Lisboa, 15 mai 2026 (Ecclesia) – A manipulação digital de vozes por ferramentas de inteligência artificial é uma preocupação assumida por vários profissionais, que comentaram à Agência ECCLESIA os desafios lançados pelo Papa para o próximo Dia Mundial das Comunicações Sociais, que se celebra domingo.

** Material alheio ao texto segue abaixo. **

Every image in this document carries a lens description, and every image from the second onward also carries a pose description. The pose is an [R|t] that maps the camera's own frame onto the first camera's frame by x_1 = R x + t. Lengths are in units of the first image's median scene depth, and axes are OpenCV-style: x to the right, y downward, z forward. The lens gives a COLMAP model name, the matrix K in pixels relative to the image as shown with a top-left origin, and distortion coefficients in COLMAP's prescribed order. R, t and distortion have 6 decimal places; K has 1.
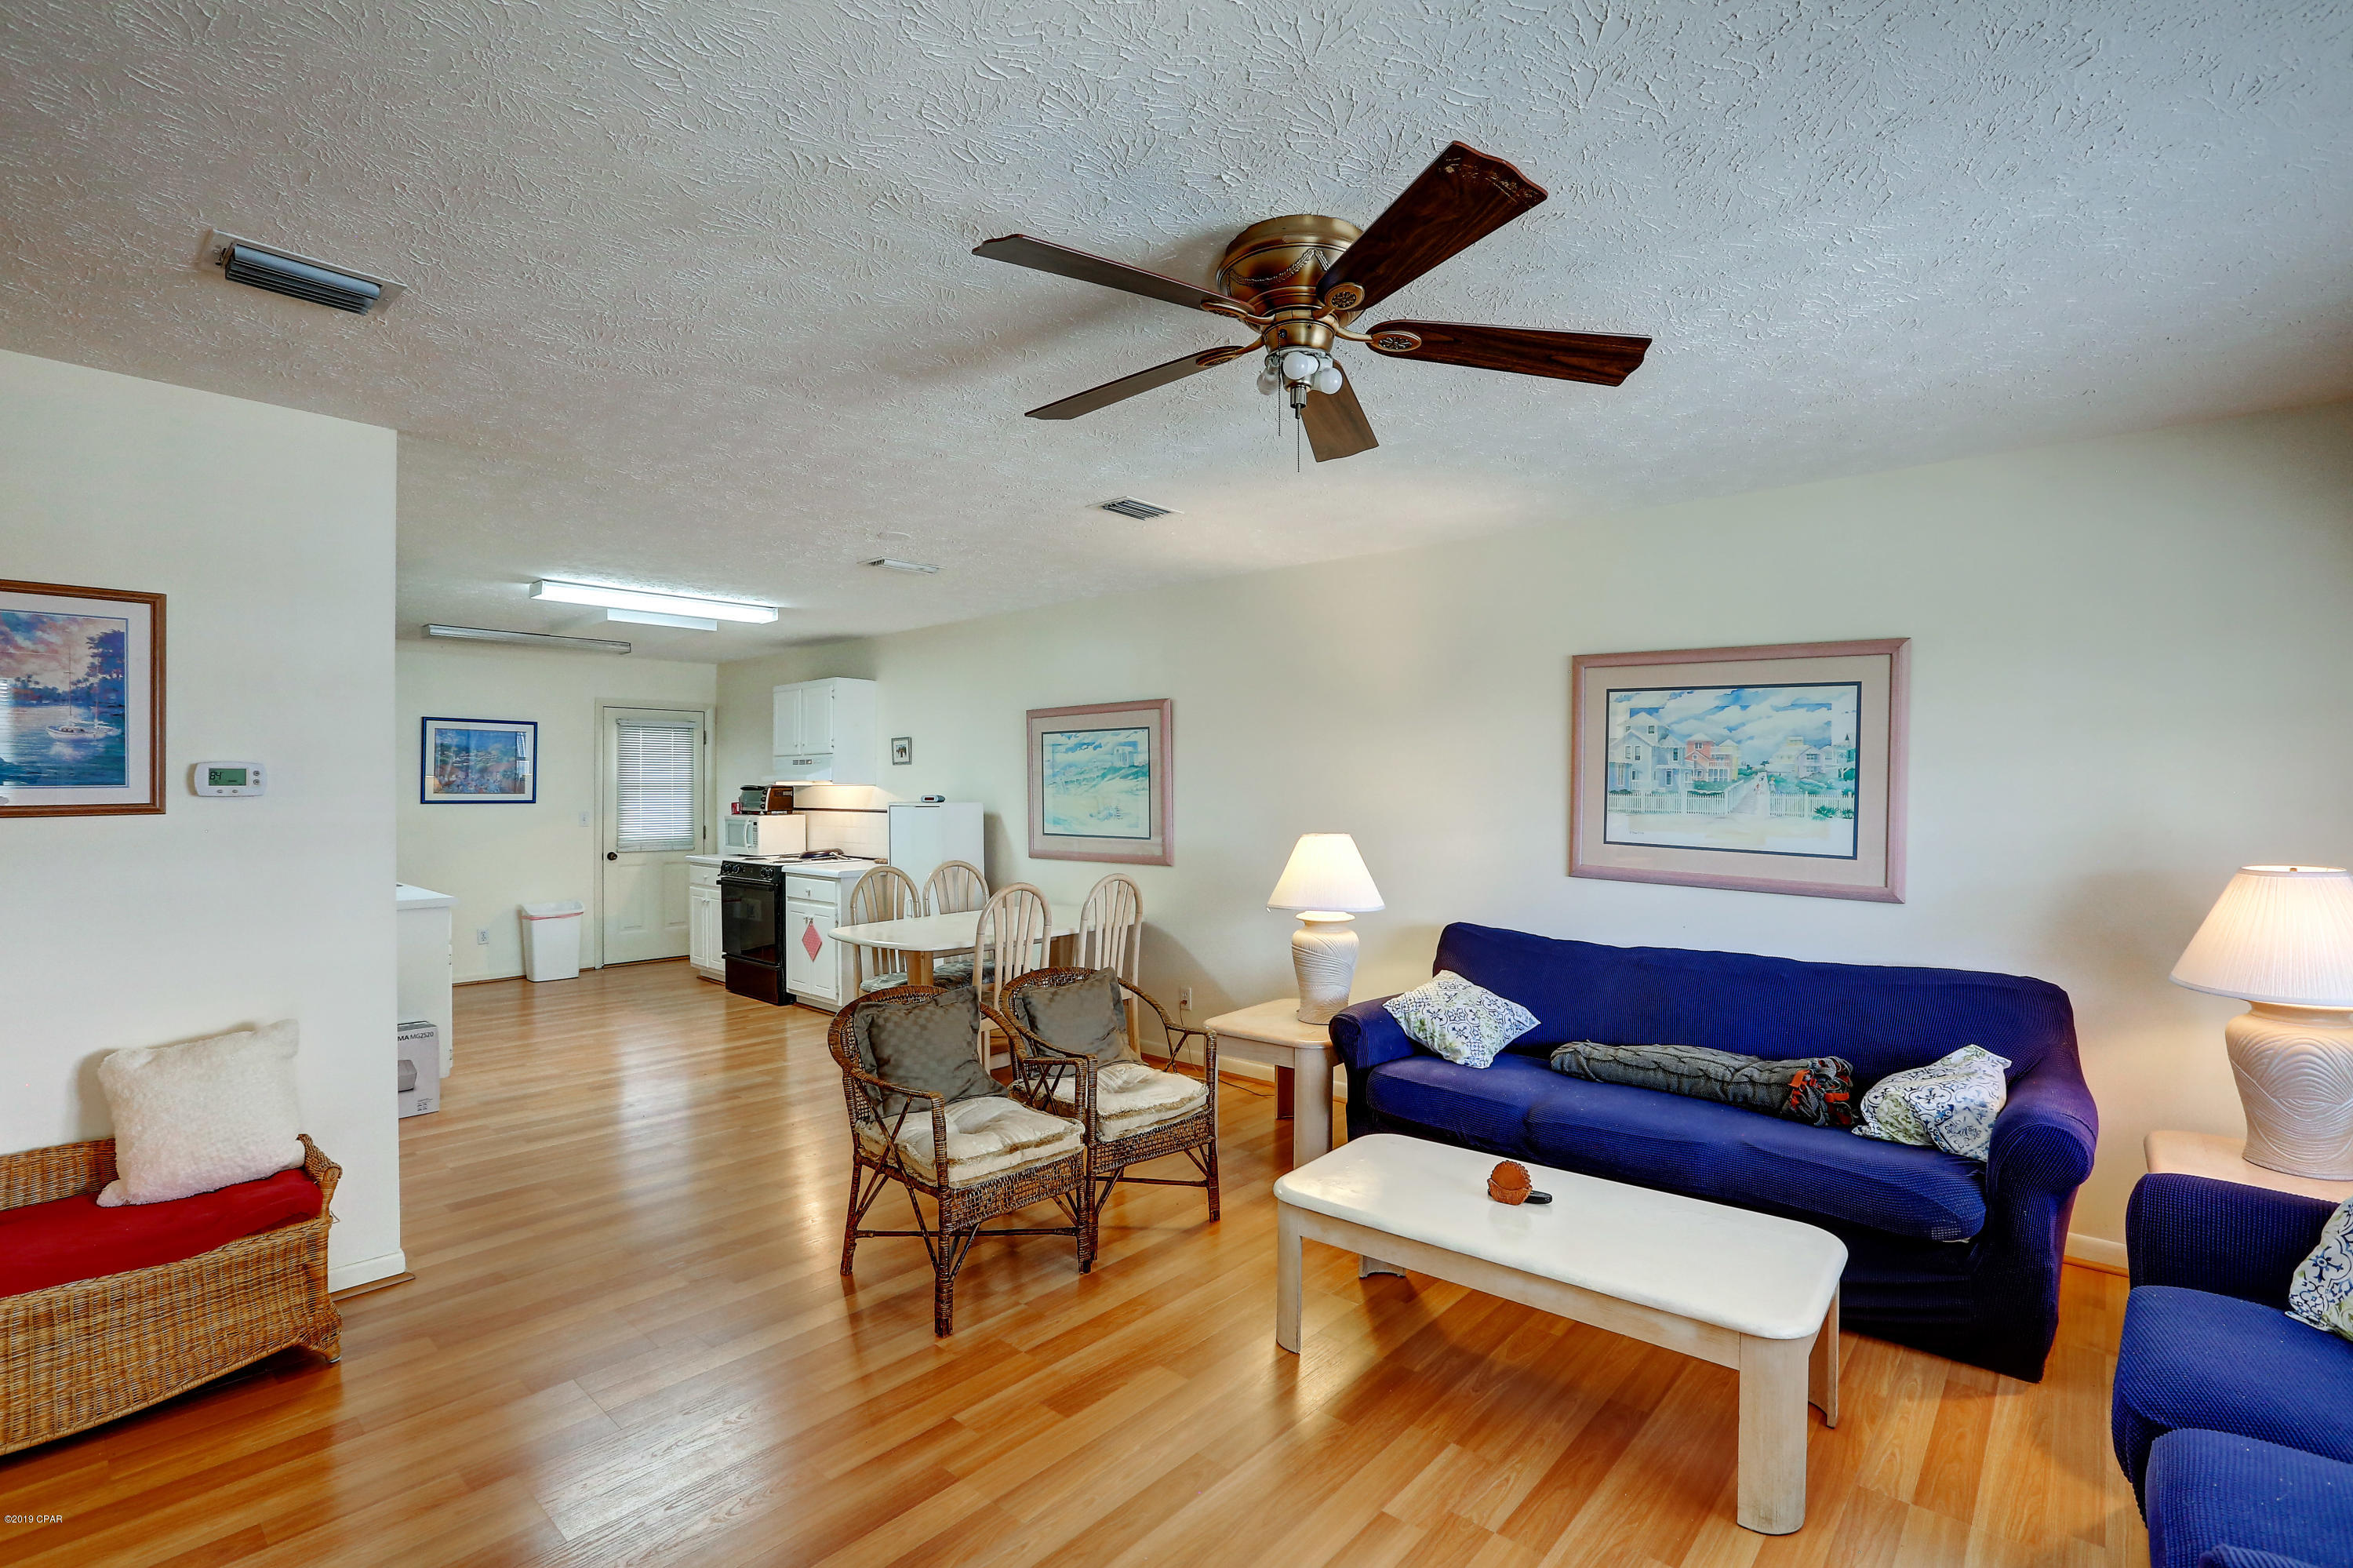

“Há uma manipulação digital da nossa voz, introduzindo alterações que não são percetíveis, mas que impossibilitam a condenação em tribunal. Não podemos fazer nada”, lamentou o animador Paulino Coelho, profissional do Grupo Renascença.

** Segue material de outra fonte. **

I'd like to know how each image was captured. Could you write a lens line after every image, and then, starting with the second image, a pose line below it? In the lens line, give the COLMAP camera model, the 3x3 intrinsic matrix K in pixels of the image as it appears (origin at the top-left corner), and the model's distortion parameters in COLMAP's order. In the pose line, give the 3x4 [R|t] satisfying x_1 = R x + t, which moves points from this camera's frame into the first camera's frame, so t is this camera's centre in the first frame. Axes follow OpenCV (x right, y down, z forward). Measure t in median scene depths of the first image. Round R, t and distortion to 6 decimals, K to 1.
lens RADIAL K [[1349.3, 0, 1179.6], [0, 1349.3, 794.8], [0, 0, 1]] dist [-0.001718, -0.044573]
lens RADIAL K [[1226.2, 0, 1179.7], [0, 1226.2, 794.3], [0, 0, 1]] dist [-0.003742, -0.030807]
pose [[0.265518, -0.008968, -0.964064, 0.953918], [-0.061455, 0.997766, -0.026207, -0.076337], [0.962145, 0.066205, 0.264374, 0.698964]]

O profissional assumiu ter sido vítima destes sistemas de clonagem durante uma campanha eleitoral, alertando para a impunidade legal perante o uso não consentido da sua identidade vocal.
A preservação da autenticidade na relação com o auditório também foi sublinhada por Francisco Mendes, considerando que a dimensão tecnológica não substitui a construção de empatia.

“Na rádio a voz não vale por si, vale pela empatia que estabelece com quem nos escuta e acredito que isso é o que faz a diferença”, afirmou o locutor da Mega Hits.
Ricardo Perna, responsável pela comunicação da Diocese de Setúbal, reconheceu a utilidade das ferramentas de inteligência artificial nas redações para a transcrição e síntese de áudio, exigindo uma supervisão atenta.
“São importantes e úteis, mas quem com elas lida deve ter conhecimentos e capacidade crítica para detetar erros e introduzir correções”, salientou.
A reportagem abordou ainda os riscos do uso descontrolado de ecrãs pelas novas gerações, através do testemunho da associação de pais Mirabilis.
A utilização excessiva dos dispositivos digitais gera um ciclo de dependência que “leva a que a criança deixe de olhar para o mundo real onde deveria encontrar essa gratificação nas relações com os demais”, referiu Mariana Cabral Reis.

As entrevistas vão estar em destaque na próxima emissão do Programa ’70×7′, na RTP2, este domingo, 60.º Dia Mundial das Comunicações Sociais (17 de maio), cujo tema é ‘Preservar vozes e rostos humanos’.
“A tecnologia que explora a nossa necessidade de relacionamento pode não só ter consequências dolorosas para o destino dos indivíduos, mas também prejudicar o tecido social, cultural e político das sociedades”, adverte Leão XIV, na sua mensagem para esta celebração anual.